▶ **What this exercise asks**
- a) In the passage on the section 80-I deduction, translate this sentence into French: "We have given a careful consideration to the rival submissions made before us and have gone through the facts."
- b) Carry the passage on the section 80-I deduction forward from its last sentence.

The learned DR has also invited our attention to the ITAT 'F' Bench, Mumbai order dated 24-2-2004 in the case of M/s. Orient Press Ltd. in ITA No. 5915/Mum./96, to which one of us (Accountant Member) was a party, The learned DR submitted that in the above case, the Supreme Court decisions in the case of Pandian Chemicals Ltd. (supra) as also in the case of Cambay Electric Supply Industrial Co. Ltd. v. CIT (1978) 113 ITR 84 (SC) have been considered and analysed. The learned DR submitted that indirect income like advertisement income cannot be said to be flowing from the industrial undertaking and therefore deduction under section 80-I is not admissible.

5. The learned Counsel for the assessee strongly supported the order of the learned CIT(A) and submitted that the assessee has no other activity except publishing activity and the entire income is flowing from that activity only. It is submitted that advertisement income is a direct result of publishing of advertisement in the magazine and therefore such income is eligible for deduction under section 80-I. It is submitted that the Kerala High Court, in the case of Malayala Manorama Co. Ltd v. CIT (2002) 257 ITR 633 (Ker), has held that advertisement income generated from publishing of advertisement in the magazines and newspapers is entitled to deduction under section 80-I

6. We have given a careful consideration to the rival submissions made before us and have gone through the facts. In our view, there can be no dispute that the ratio laid down by the Hon'ble Supreme Court in the case of Pandian Chemicals Ltd (supra) is to be the guiding principle while deciding the issue of allowing deduction under section 80-I. The question before the Supreme Court was as to whether interest earned on the deposit made with the Electricity Board for supply of electricity to the appellant's industrial undertaking should be treated as income derived from the industrial undertaking within the meaning of section 80HH. Referring to the earlier decision of the Apex court in the case of Cambay Electric Supply Industrial Co. Ltd. (supra), it was observed that the expression 'derived from' had a narrower connotation than the expression 'attributable to'. The Supreme Court, further observes that the words 'derived from' must be understood as something which has a direct or immediate nexus with the appellant's industrial undertaking. The Hon'ble Supreme Court observed that the electricity may be required for the purposes of industrial undertaking, but the deposit required for this purpose is a step removed from the business of the industrial undertaking and therefore interest on such deposit cannot be said to be flowing directly from the industrial undertaking. Therefore, before any deduction is allowed under section 80-I, it must be established that the profits and gains have directly flowed from the functioning of the industrial undertaking. In other words, there has to be a direct nexus between the income and the functioning of the industrial undertaking before such income can be held to be eligible for deduction under section 80-I. In the case of Orient Press Ltd. (supra), it was held that the income derived from courier service by a publishing house has no nexus whatsoever with the industrial undertaking and therefore is not eligible for deduction under section 80-I. It may be mentioned here that the Kerala High Court, in the case of Malayala Manorama Co. Ltd. (supra), held that income derived publishing of advertisements in the newspapers /magazines would be eligible for deduction under section 80-I.

▶ **Information provided**
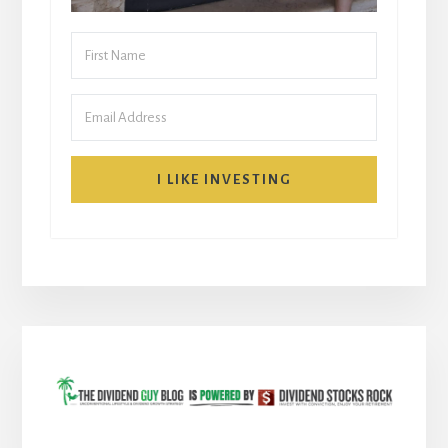
I LIKE INVESTING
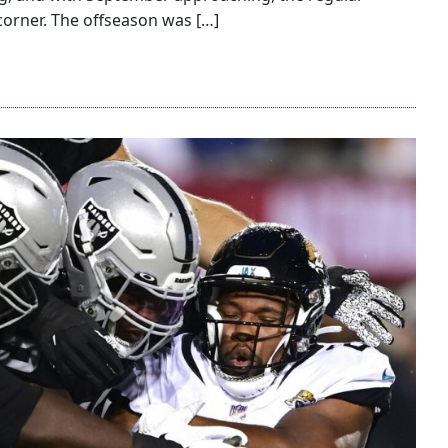
corner. The offseason was […]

▶ **Expected results**
- a) Nous avons examiné attentivement les arguments contradictoires qui nous ont été présentés et avons pris connaissance des faits.

- b)
7. In the present case, the main income on which deduction has been disallowed by the assessing officer is income from advertisement. In our view, the income derived by the assessee from publishing of advertisements in the magazines has a direct and intimate connection with the functioning of the industrial undertaking. If the relevant magazines are not published, the assessee will have no income from advertisement. As a matter of fact, the newspapers and magazines survive only on account of income received from advertisement published in the newspapers and magazines. For example, the cost of production of a newspaper may amount to Rs. 6-7, whereas it is sold for an amount of Rs. 2 only. The main receipts would be from publishing of advertisements. In our view, the income from publishing of advertisements is an integral part of the publishing business and therefore, such income is eligible for deduction under section 80-I. Similarly, we hold that income from publishing/sale of magazines like 'Capital Growth', 'Share Price Data' and 'Capital Online' is also eligible for deduction under section 80-I.

8. The miscellaneous income of Rs. 1,08,940 comprises of the following:

Subscription Centre Rs.
40,000 Raddi sale Rs.
67,317 Miscellaneous Rs.
1,045 The details are placed at page 42 of the Paper Book. In our view, the raddi sale should form part of income derived from the publishing business. The magazines which are not sold become obsolete and the same are sold as raddi and therefore this income is of the same nature as income received by sale of magazines. Therefore, deduction under section 80-I would be eligible on this income, as held by the CIT(A). The learned counsel, however, was unable to explain the exact nature of subscription center (Rs. 40,000) and miscellaneous income (Rs. 1,045). Therefore, we hold that deduction under section 80-I is not available on these two incomes and to that extent the order of the learned CIT(A) is modified.

9. The closing stock of Rs. 27,557 forms part of the trading account and deduction under section 80-1 is clearly available. On this point, the order of the learned CIT(A) stands confirmed. The other income amounts to Rs. 67,677. The Id. Counsel for the assessee was unable to show as to how deduction under section 80-I is available on this other income. Therefore, we hold that deduction under section 80-I is not admissible on other income of Rs. 67,677 and to that extent, the order of the learned CIT(A) is modified.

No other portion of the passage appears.